▶ EXCERPTED PASSAGE

There’s been a whole load of film-related news in our buzzing capital these past few days. Admittedly, the announcement of the London Film Festival programme yesterday slightly overshadowed my own announcement of the dates for Zipangu Fest (18-24 November at the ICA, if you can’t be bothered to scroll down a bit). Of course, we haven’t actually made  public any of our programming choices yet, which we’re keeping a closely guarded secret until nearer the time, but you might hear me let a few things slip out if you’re at the Female Prisoner #701 Triple Bill at the Rio Cinema in Dalston on 24 September. The event starts at 11pm and carries on through to daybreak, and I’ve been kindly asked by the organisers, Cigarette Burns Cinema, to stand up between screenings and deliver some patter about Meiko Kaji, Toei Pinky Violence, and other related topics. Perhaps I’ll crack under the pressure of sleep deprivation and end up revealing the whole programme…

The cool iconic beauty of Meiko Kaji, as Sasori

Anyway, my presence aside, this is going to be a wonderful night. If you’ve not seen any of the Female Prisoner #701 films (or Female Convict Scorpion, or whatever other titles you like to refer to them under), then you’re in for a rare treat – these aren’t your average Woman in Prison bits of exploitation fluff, but hypnotic, frequently surreal and dreamlike action titles with a logical progression between each of the various instalments and a captivating performance by the cool iconic beauty Meiko Kaji. I’ve not seen them for a while myself, and it’s going to be fab watching them on the big screen all at once.

The hypnotic Female Convict Scorpion: Jailhouse 41 (1972)

The films are being presented in association with the Scala Forever season currently running across a number of venues this Summer (although chiefly The Roxy Bar and Screen) in memory of the legendary repertory cinema up in Kings Cross in which so many of us had our viewing habits formed. In fact, I’m just looking at the programme and I notice that the ICA are showing my favourite Imamura film, The Ballad of Narayama, on the 28th and 29th of this month, which, as I wrote in the intro to Behind the Pink Curtain, proved a seminal experience when I first saw it on a Double Bill at the Scala with Koji Wakamatsu’s Violated Angels back in 1990.

Check out the Female Prisoner all-nighter Facebook page here and more info on this and Cigarette Burns’ other activites can be found here.

It’s a measure of just how damn compelling Nucleus Films’ 3-disk Video Nasties: The Definitive Guide package is that, deep as I am within the pre-Zipangu Fest organisational maelstrom, barely 3 days after getting my long-delayed copy in the post, I’m already about 75% of the way through its 13+ hour running time. For those that haven’t heard anything about it yet, the centrepiece of this monumental release is the feature-length doc Video Nasties: Moral Panic, Censorship & Video Tape, directed by Jake West (Razor Blade Smile, Evil Aliens), with its cornucopia of extras including over 8 hours worth of trailers of the infamous banned films from the 1980s, each introduced by such luminaries of the horror field as Kim Newman, Allan Bryce, Alan Jones, Julian Petley and Stephen Thrower. I missed the main documentary when it premiered at London’s FrightFest at the end of this summer, but as those who’ve already seen it will tell you, it most certainly warrants repeat visits and, even if it didn’t, the overall package is well worth it for the extras alone.

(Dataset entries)
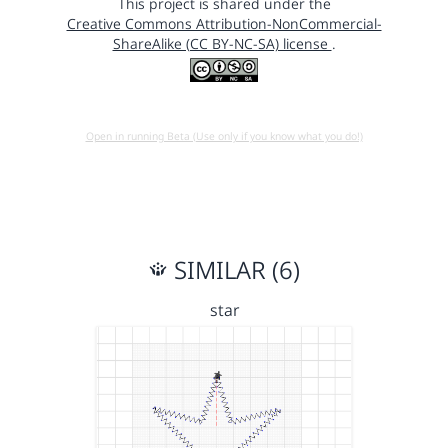
This project is shared under the
Creative Commons Attribution-NonCommercial-
ShareAlike (CC BY-NC-SA) license
.
Open in running Beta (Use only if you know what you do!)
SIMILAR (6)
star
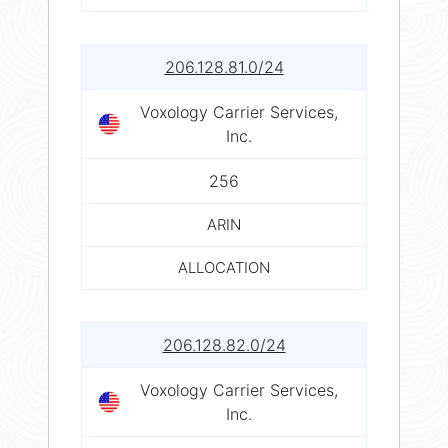
206.128.81.0/24
Voxology Carrier Services,
Inc.
256
ARIN
ALLOCATION
206.128.82.0/24
Voxology Carrier Services,
Inc.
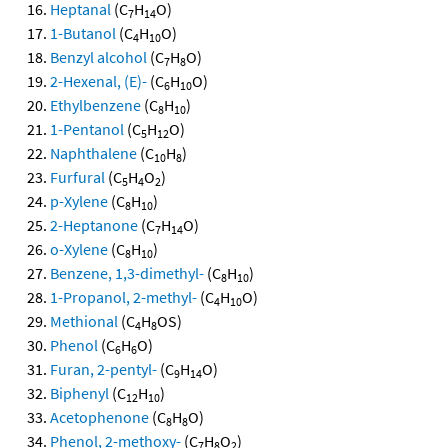
Heptanal
(C
H
O)
7
14
1-Butanol
(C
H
O)
4
10
Benzyl alcohol
(C
H
O)
7
8
2-Hexenal, (E)-
(C
H
O)
6
10
Ethylbenzene
(C
H
)
8
10
1-Pentanol
(C
H
O)
5
12
Naphthalene
(C
H
)
10
8
Furfural
(C
H
O
)
5
4
2
p-Xylene
(C
H
)
8
10
2-Heptanone
(C
H
O)
7
14
o-Xylene
(C
H
)
8
10
Benzene, 1,3-dimethyl-
(C
H
)
8
10
1-Propanol, 2-methyl-
(C
H
O)
4
10
Methional
(C
H
OS)
4
8
Phenol
(C
H
O)
6
6
Furan, 2-pentyl-
(C
H
O)
9
14
Biphenyl
(C
H
)
12
10
Acetophenone
(C
H
O)
8
8
Phenol, 2-methoxy-
(C
H
O
)
7
8
2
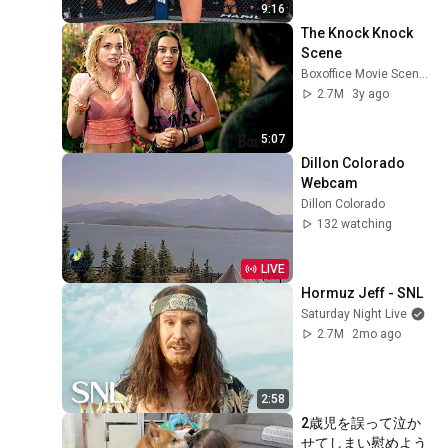
9:16
The Knock Knock 
Scene
Boxoffice Movie Scenes
2.7M
3y ago
5:07
Dillon Colorado 
Webcam
Dillon Colorado
132 watching
LIVE
Hormuz Jeff - SNL
Saturday Night Live
2.7M
2mo ago
2:58
2歳児を誤って泣か
せてしまい慰めよう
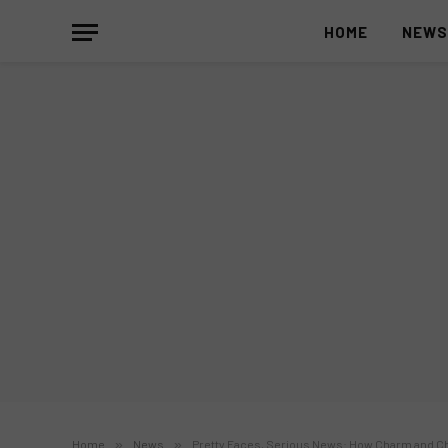
HOME
NEW
Home
»
News
»
Pretty Faces, Serious News: How Charm and Ch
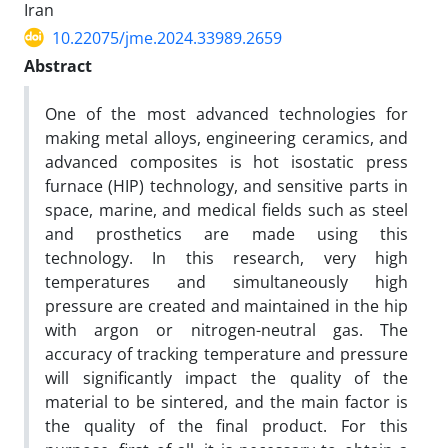
Iran
10.22075/jme.2024.33989.2659
Abstract
One of the most advanced technologies for
making metal alloys, engineering ceramics, and
advanced composites is hot isostatic press
furnace (HIP) technology, and sensitive parts in
space, marine, and medical fields such as steel
and prosthetics are made using this
technology. In this research, very high
temperatures and simultaneously high
pressure are created and maintained in the hip
with argon or nitrogen-neutral gas. The
accuracy of tracking temperature and pressure
will significantly impact the quality of the
material to be sintered, and the main factor is
the quality of the final product. For this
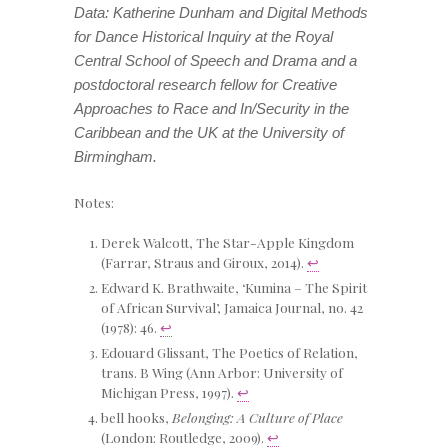
Data: Katherine Dunham and Digital Methods
for Dance Historical Inquiry
at the Royal
Central School of Speech and Drama and a
postdoctoral research fellow for
Creative
Approaches to Race and In/Security in the
Caribbean and the UK
at the University of
Birmingham.
Notes:
Derek Walcott, The Star-Apple Kingdom
(Farrar, Straus and Giroux, 2014).
↩
Edward K. Brathwaite, ‘Kumina – The Spirit
of African Survival’, Jamaica Journal, no. 42
(1978): 46.
↩
Edouard Glissant, The Poetics of Relation,
trans. B Wing (Ann Arbor: University of
Michigan Press, 1997).
↩
bell hooks,
Belonging: A Culture of Place
(London: Routledge, 2009).
↩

▶ PROBLEMS TO SOLVE
1. Repeat the part of the film blog post between "Anyway, my presence" and "Jailhouse 41 (1972)", inclusive.
2. Answer these questions using the film blog post:
(a) On what dates and at what venue will Zipangu Fest take place?
(b) Which organizers are putting on the Female Prisoner #701 Triple Bill at the Rio Cinema?
(c) Who directed Video Nasties: Moral Panic, Censorship & Video Tape?
None of the dataset entries are needed here.

▶ TASK-BY-TASK ANSWERS
1.
Anyway, my presence aside, this is going to be a wonderful night. If you’ve not seen any of the Female Prisoner #701 films (or Female Convict Scorpion, or whatever other titles you like to refer to them under), then you’re in for a rare treat – these aren’t your average Woman in Prison bits of exploitation fluff, but hypnotic, frequently surreal and dreamlike action titles with a logical progression between each of the various instalments and a captivating performance by the cool iconic beauty Meiko Kaji. I’ve not seen them for a while myself, and it’s going to be fab watching them on the big screen all at once.

The hypnotic Female Convict Scorpion: Jailhouse 41 (1972)

2.
(a) 18-24 November at the ICA.
(b) Cigarette Burns Cinema.
(c) Jake West.